Step 6: Post Incorporation Formalities
After incorporation, the company must ensure that the following are in place
- Share certificates for each of the shareholders
- Share register indicating shares allotted to each of the shareholders
- Company seal for the company
- A rubber stamp for the company
Step 7: Opening a Corporate Bank Account
A corporate bank account is the most fundamental requirement for any business to commence its operations after its successful incorporation. As an international financial centre, Singapore has a wide choice of banks, including all leading international and regional banks. However, foreigners should take note the most of the banks require the physical presence of the principles. Due to the stringent international regulatory regime, such as FATCA, AML and CFT guidelines, some banks are inflexible; therefore it is advisable to be physically present to shop around for the bank that renders the best service. For those who are unable to be physically present, we can try to facilitate the opening of the bank account. Typically, the following documents are needed for opening a corporate bank account.

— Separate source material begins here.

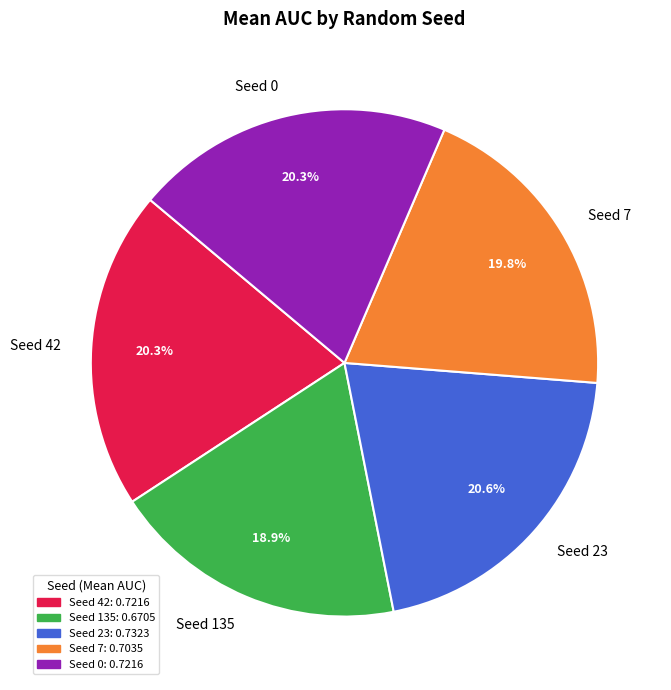

Which category has the smallest portion of the pie?

Seed 135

- Completed Corporate Account Opening Forms signed by authorized signatories.
- Board of Directors Resolution sanctioning the opening of the account and the signatories to the account.

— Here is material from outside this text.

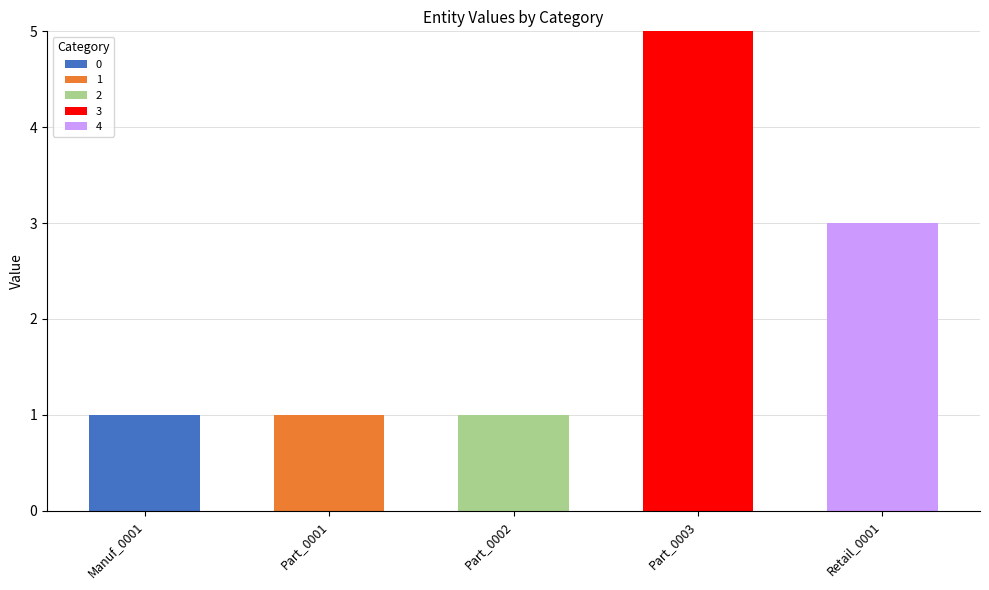

At which category is the sum across all series the highest?

Part_0003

- Certified True Copy of Resolution approving the opening of the account and the signatories to the account – almost all banks have standard forms.
- Certified True Copy of Certificate of Incorporation – certified by the company secretary or one of the directors.
- Certified True Copy of Company’s Business Profile from Company Registrar – certified by the company secretary or one of the directors.
- Certified True Copy of Company’s Memorandum and Articles of Association (MAA)- must be certified by the company secretary or one of the directors.
- Certified True Copies of Passport (or Singapore IC) and Residential Address Proof of the Directors, Signatories, and Ultimate Beneficiary Owners.
Step 8: Obtain a Business License
A Certificate of Incorporation does not amount to a license to operate a business. Certain business types need special licenses. Companies operating in Food and Beverage, education, financial services or those such as employment agencies and trading companies require special licenses to operate. The company, after incorporation, must make an application for the license with the relevant government agencies. Certain cases may involve more than one license.
Step 9: GST Registration
If the projected annual revenue of your company exceeds S$1 million, you need to register for the Goods and Services Tax (GST) with the Inland Revenue Authority of Singapore (IRAS). GST-registered companies need to charge this tax to their clients on the goods and services supplies and remit this amount to the tax authorities. GST-registered companies can also claim the input tax or the GST paid on their purchases or procurements. However, if the annual revenue of your company is not projected to exceed S$1 million, you need not register for GST.
Step 10: Annual Filing Requirement and Ongoing Compliance
Singapore registered companies are required to prepare annual financial statements in accordance with the Financial Reporting Standards of Singapore. In addition, they need to declare the revenue amount and Estimated Chargeable Income (ECI) by filing the ECI form with Inland Revenue Authority of Singapore (IRAS) within three months of the Financial Year End for the company. Besides filing annual tax returns with the IRAS, a company is also required to file annual returns with ACRA within one month of holding its Annual General Meeting, which is to be held once every calendar year.
To avoid prosecution and penalty by authorities in the event non-compliance, it is advisable to appoint a corporate service provider to promptly fulfill these annual filing and ongoing compliance obligations soon after incorporating a company.